Photos and story by Martin Chang

On August 7th, many poets performed to a full room at the open mic at Dagneys.  Above, a sampling of poets are pictured, below a little bit about each of them is explained.

Ebone King read her poetry about relationships. A mother of one, she calls her poetry “my art, my life, my feelings.” At first she didn’t know she was writing poetry. “It started out as me just writing down the things that I had been through, the things that I have seen.  Then someone picked up a letter and said, “this is a poem” and I said no it’s just me writing my thoughts,” she said.

She discovered these writing didn’t take a lot to become poetry.

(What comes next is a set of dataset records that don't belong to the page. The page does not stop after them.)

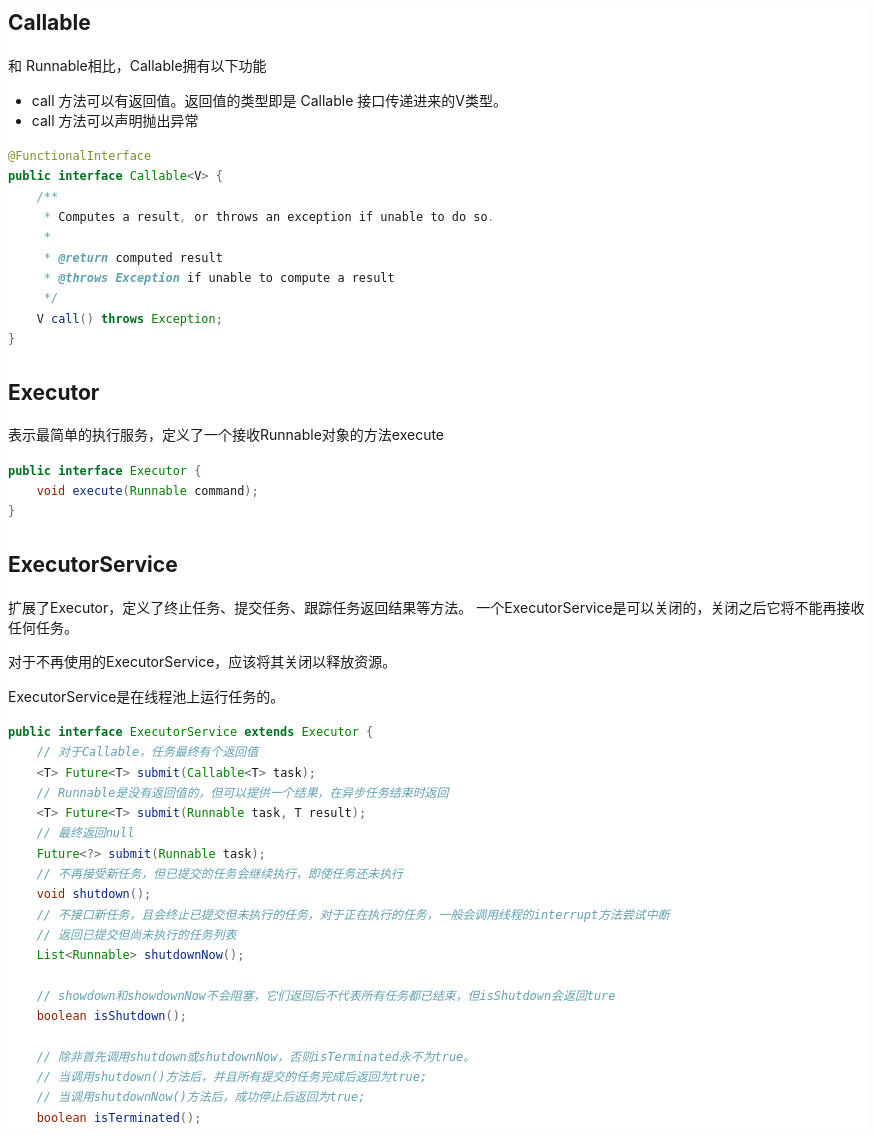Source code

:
 ```java
```

## 

## Callable

和 Runnable相比，Callable拥有以下功能

- call 方法可以有返回值。返回值的类型即是 Callable 接口传递进来的V类型。
- call 方法可以声明抛出异常

```java
@FunctionalInterface
public interface Callable<V> {
    /**
     * Computes a result, or throws an exception if unable to do so.
     *
     * @return computed result
     * @throws Exception if unable to compute a result
     */
    V call() throws Exception;
}
```

## 

## Executor

表示最简单的执行服务，定义了一个接收Runnable对象的方法execute

```java
public interface Executor {
    void execute(Runnable command);
}
```



## ExecutorService

扩展了Executor，定义了终止任务、提交任务、跟踪任务返回结果等方法。
一个ExecutorService是可以关闭的，关闭之后它将不能再接收任何任务。

对于不再使用的ExecutorService，应该将其关闭以释放资源。

ExecutorService是在线程池上运行任务的。

```java
public interface ExecutorService extends Executor { 
    // 对于Callable，任务最终有个返回值
    <T> Future<T> submit(Callable<T> task);
    // Runnable是没有返回值的，但可以提供一个结果，在异步任务结束时返回
    <T> Future<T> submit(Runnable task, T result);
    // 最终返回null
    Future<?> submit(Runnable task);
    // 不再接受新任务，但已提交的任务会继续执行，即使任务还未执行
    void shutdown();
    // 不接口新任务，且会终止已提交但未执行的任务，对于正在执行的任务，一般会调用线程的interrupt方法尝试中断
    // 返回已提交但尚未执行的任务列表  
    List<Runnable> shutdownNow();   

    // showdown和showdownNow不会阻塞，它们返回后不代表所有任务都已结束，但isShutdown会返回ture
    boolean isShutdown();

    // 除非首先调用shutdown或shutdownNow，否则isTerminated永不为true。
    // 当调用shutdown()方法后，并且所有提交的任务完成后返回为true;
    // 当调用shutdownNow()方法后，成功停止后返回为true;
    boolean isTerminated(); 
```
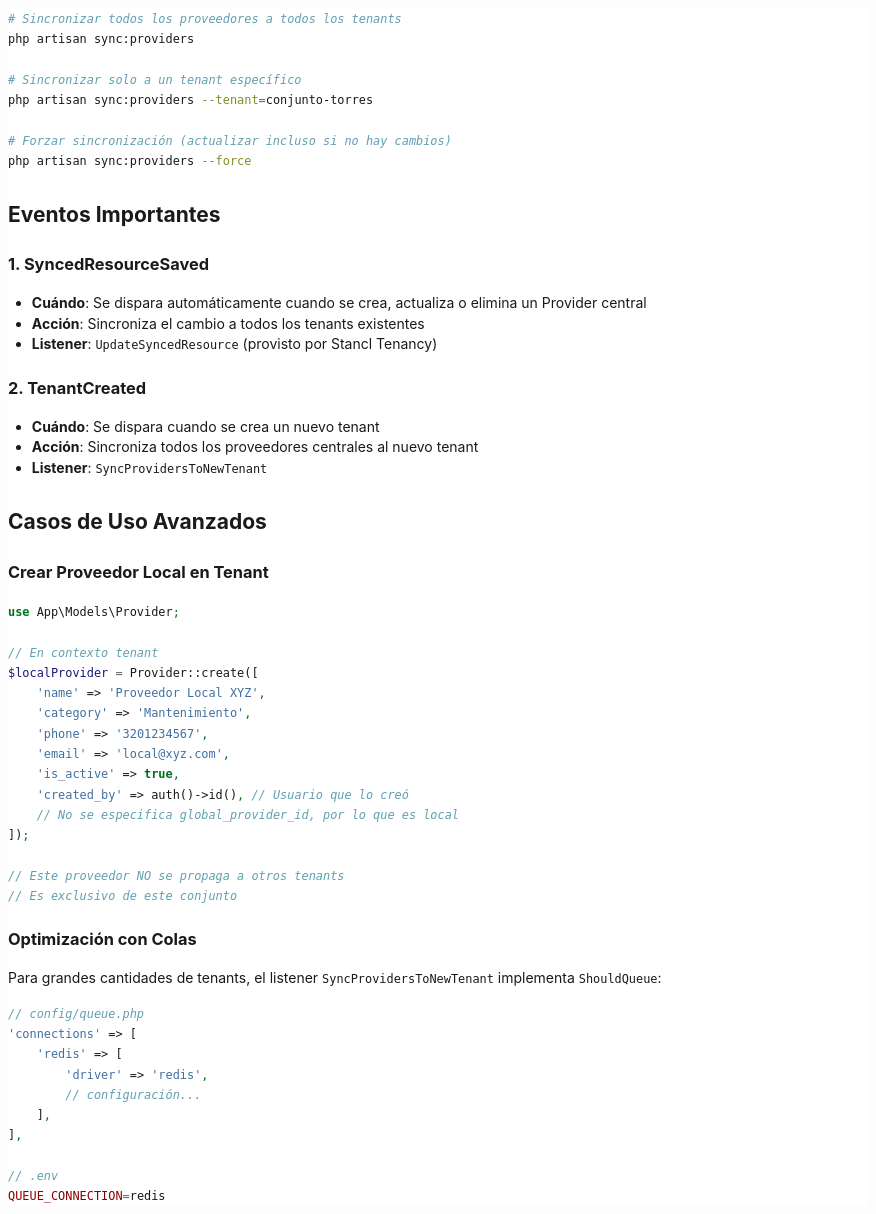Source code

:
 ```bash
# Sincronizar todos los proveedores a todos los tenants
php artisan sync:providers

# Sincronizar solo a un tenant específico
php artisan sync:providers --tenant=conjunto-torres

# Forzar sincronización (actualizar incluso si no hay cambios)
php artisan sync:providers --force
```

## Eventos Importantes

### 1. SyncedResourceSaved
- **Cuándo**: Se dispara automáticamente cuando se crea, actualiza o elimina un Provider central
- **Acción**: Sincroniza el cambio a todos los tenants existentes
- **Listener**: `UpdateSyncedResource` (provisto por Stancl Tenancy)

### 2. TenantCreated
- **Cuándo**: Se dispara cuando se crea un nuevo tenant
- **Acción**: Sincroniza todos los proveedores centrales al nuevo tenant
- **Listener**: `SyncProvidersToNewTenant`

## Casos de Uso Avanzados

### Crear Proveedor Local en Tenant

```php
use App\Models\Provider;

// En contexto tenant
$localProvider = Provider::create([
    'name' => 'Proveedor Local XYZ',
    'category' => 'Mantenimiento',
    'phone' => '3201234567',
    'email' => 'local@xyz.com',
    'is_active' => true,
    'created_by' => auth()->id(), // Usuario que lo creó
    // No se especifica global_provider_id, por lo que es local
]);

// Este proveedor NO se propaga a otros tenants
// Es exclusivo de este conjunto
```

### Optimización con Colas

Para grandes cantidades de tenants, el listener `SyncProvidersToNewTenant` implementa `ShouldQueue`:

```php
// config/queue.php
'connections' => [
    'redis' => [
        'driver' => 'redis',
        // configuración...
    ],
],

// .env
QUEUE_CONNECTION=redis
```

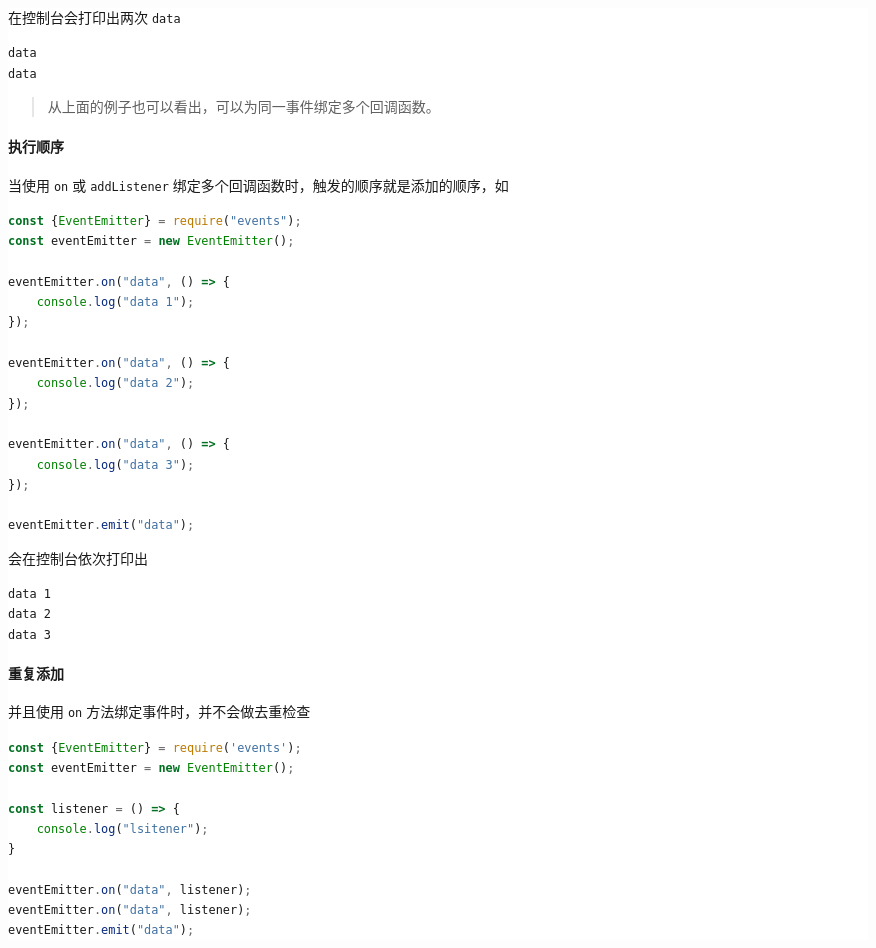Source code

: 在控制台会打印出两次 `data`

```
data
data
```

> 从上面的例子也可以看出，可以为同一事件绑定多个回调函数。

#### 执行顺序

当使用 `on` 或 `addListener` 绑定多个回调函数时，触发的顺序就是添加的顺序，如

```javascript
const {EventEmitter} = require("events");
const eventEmitter = new EventEmitter();

eventEmitter.on("data", () => {
    console.log("data 1");
});

eventEmitter.on("data", () => {
    console.log("data 2");
});

eventEmitter.on("data", () => {
    console.log("data 3");
});

eventEmitter.emit("data");
```

会在控制台依次打印出

```
data 1
data 2
data 3
```

#### 重复添加

并且使用 `on` 方法绑定事件时，并不会做去重检查

```javascript
const {EventEmitter} = require('events');
const eventEmitter = new EventEmitter();

const listener = () => {
    console.log("lsitener");
}

eventEmitter.on("data", listener);
eventEmitter.on("data", listener);
eventEmitter.emit("data");
```
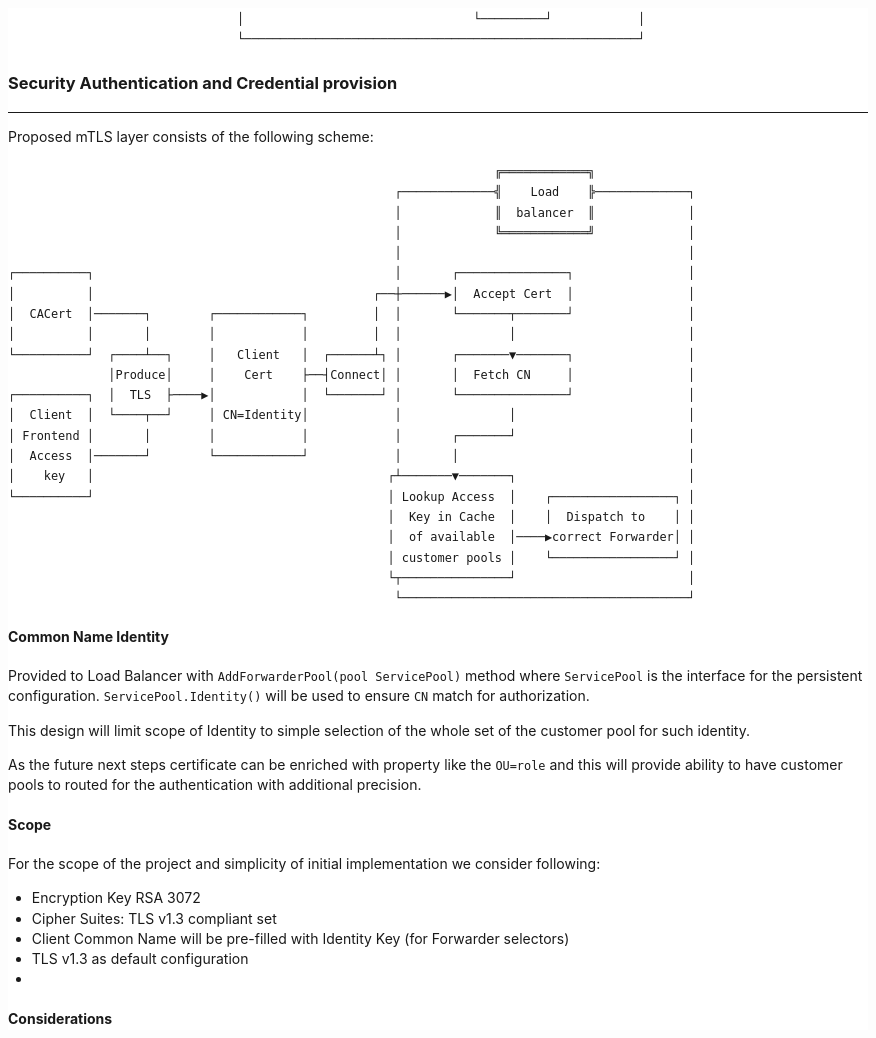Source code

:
 ```
                                │                                └─────────┘            │
                                └───────────────────────────────────────────────────────┘
```

### Security Authentication and Credential provision

---
Proposed mTLS layer consists of the following scheme:
```
                                                                    ╔════════════╗
                                                      ┌─────────────╣    Load    ╠─────────────┐
                                                      │             ║  balancer  ║             │
                                                      │             ╚════════════╝             │
                                                      │                                        │
┌──────────┐                                          │       ┌───────────────┐                │
│          │                                       ┌──┼──────▶│  Accept Cert  │                │
│  CACert  │───────┐        ┌────────────┐         │  │       └───────┬───────┘                │
│          │       │        │            │         │  │               │                        │
└──────────┘  ┌────┴──┐     │   Client   │  ┌──────┴┐ │       ┌───────▼───────┐                │
              │Produce│     │    Cert    ├──┤Connect│ │       │  Fetch CN     │                │
┌──────────┐  │  TLS  ├────▶│            │  └───────┘ │       └───────────────┘                │
│  Client  │  └────┬──┘     │ CN=Identity│            │               │                        │
│ Frontend │       │        │            │            │       ┌───────┘                        │
│  Access  │───────┘        └────────────┘            │       │                                │
│    key   │                                         ┌┴───────▼───────┐                        │
└──────────┘                                         │ Lookup Access  │    ┌─────────────────┐ │
                                                     │  Key in Cache  │    │  Dispatch to    │ │
                                                     │  of available  │────▶correct Forwarder│ │
                                                     │ customer pools │    └─────────────────┘ │
                                                     └┬───────────────┘                        │
                                                      └────────────────────────────────────────┘
```
#### Common Name Identity

Provided to Load Balancer with `AddForwarderPool(pool ServicePool)` method where `ServicePool` is
the interface for the persistent configuration. `ServicePool.Identity()` will be used to ensure
`CN` match for authorization.

This design will limit scope of Identity to simple selection of the whole set of the customer pool
for such identity.

As the future next steps certificate can be enriched with property like the `OU=role` and this will
provide ability to have customer pools to routed for the authentication with additional precision.

#### Scope 

For the scope of the project and simplicity of initial implementation we consider following:
- Encryption Key RSA 3072
- Cipher Suites: TLS v1.3 compliant set
- Client Common Name will be pre-filled with Identity Key (for Forwarder selectors)
- TLS v1.3 as default configuration
- 
#### Considerations
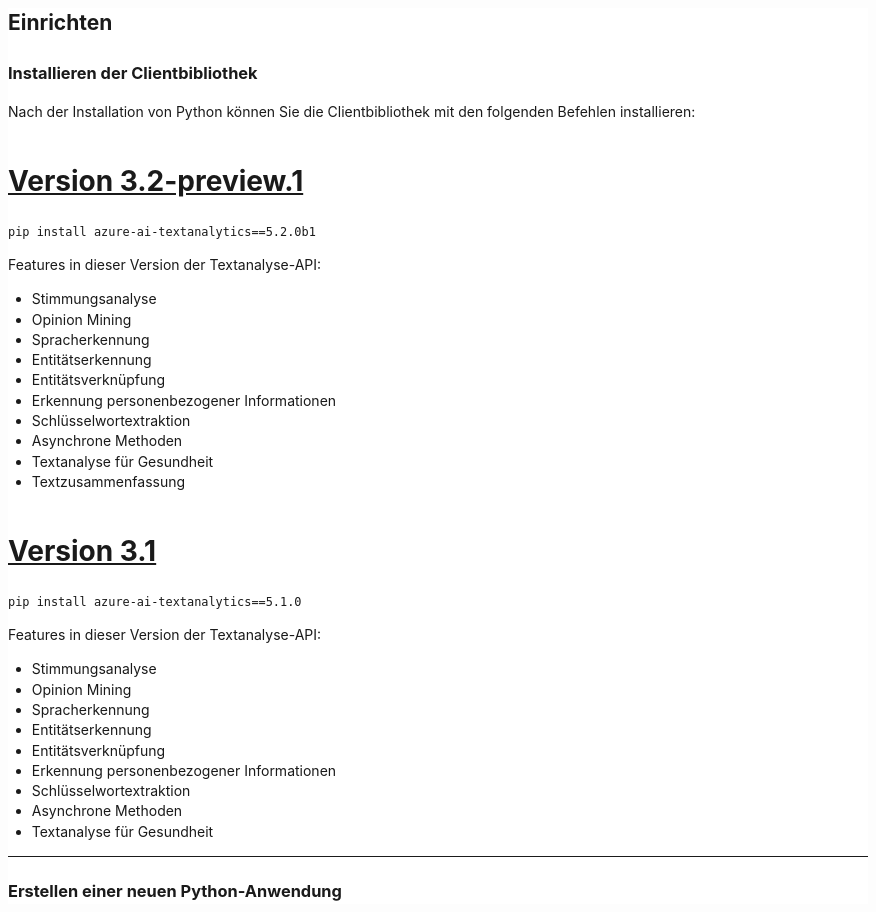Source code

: ## <a name="setting-up"></a>Einrichten

### <a name="install-the-client-library"></a>Installieren der Clientbibliothek

Nach der Installation von Python können Sie die Clientbibliothek mit den folgenden Befehlen installieren: 

# <a name="version-32-preview1"></a>[Version 3.2-preview.1](#tab/version-3-2)

```console
pip install azure-ai-textanalytics==5.2.0b1
```

Features in dieser Version der Textanalyse-API:

* Stimmungsanalyse
* Opinion Mining
* Spracherkennung
* Entitätserkennung
* Entitätsverknüpfung
* Erkennung personenbezogener Informationen
* Schlüsselwortextraktion
* Asynchrone Methoden
* Textanalyse für Gesundheit
* Textzusammenfassung

# <a name="version-31"></a>[Version 3.1](#tab/version-3-1)

```console
pip install azure-ai-textanalytics==5.1.0
```

Features in dieser Version der Textanalyse-API:

* Stimmungsanalyse
* Opinion Mining
* Spracherkennung
* Entitätserkennung
* Entitätsverknüpfung
* Erkennung personenbezogener Informationen
* Schlüsselwortextraktion
* Asynchrone Methoden
* Textanalyse für Gesundheit


---

### <a name="create-a-new-python-application"></a>Erstellen einer neuen Python-Anwendung

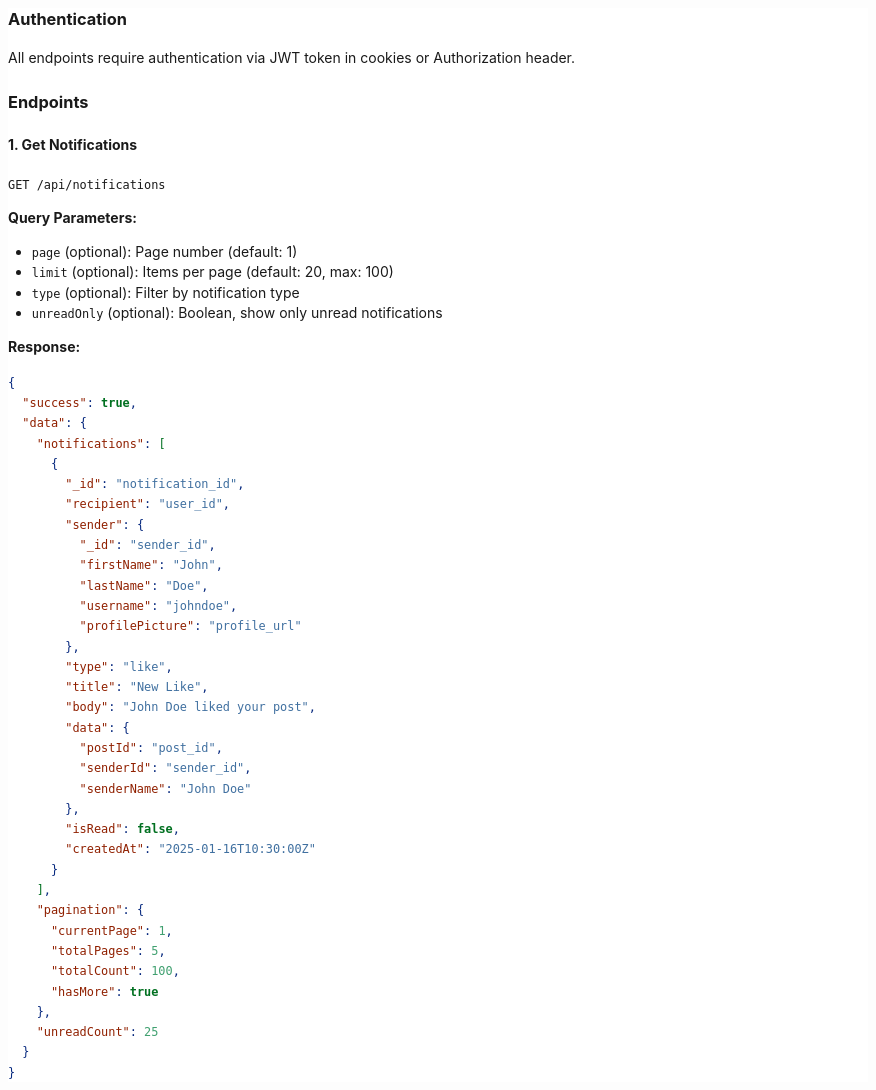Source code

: ### Authentication
All endpoints require authentication via JWT token in cookies or Authorization header.

### Endpoints

#### 1. Get Notifications
```http
GET /api/notifications
```

**Query Parameters:**
- `page` (optional): Page number (default: 1)
- `limit` (optional): Items per page (default: 20, max: 100)
- `type` (optional): Filter by notification type
- `unreadOnly` (optional): Boolean, show only unread notifications

**Response:**
```json
{
  "success": true,
  "data": {
    "notifications": [
      {
        "_id": "notification_id",
        "recipient": "user_id",
        "sender": {
          "_id": "sender_id",
          "firstName": "John",
          "lastName": "Doe",
          "username": "johndoe",
          "profilePicture": "profile_url"
        },
        "type": "like",
        "title": "New Like",
        "body": "John Doe liked your post",
        "data": {
          "postId": "post_id",
          "senderId": "sender_id",
          "senderName": "John Doe"
        },
        "isRead": false,
        "createdAt": "2025-01-16T10:30:00Z"
      }
    ],
    "pagination": {
      "currentPage": 1,
      "totalPages": 5,
      "totalCount": 100,
      "hasMore": true
    },
    "unreadCount": 25
  }
}
```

She said, “I threw in a word here and there and suddenly it was a story.”

King calls her writing a “coping skill.” “Sometimes there’s an inability to express yourself, but nobody listens better than pen and paper.”

Another poet who read that night, Carley Tolomei, gets a similar catharsis from her writing. “Nobody understands me like I understand myself, I’m my own therapist. I didn’t know how to portray the emotions that I was feeling to other people. I really wanted that, I was wringing my hair out. When I started doing poetry, it helped me to do that.” Tolomei’s poetry also started out as just writing in her journal.

Kai Chu read a poem by Lao-tzu, an ancient Chinese sage.  He has a passion for Chinese language and culture. He read the poem in order to share with the young people “a different kind of poetry.”

Benjamin Dunham graduated in  political science at Colorado Mesa University. He calls his poetry a “maelstrom in the mind that I cannot escape.”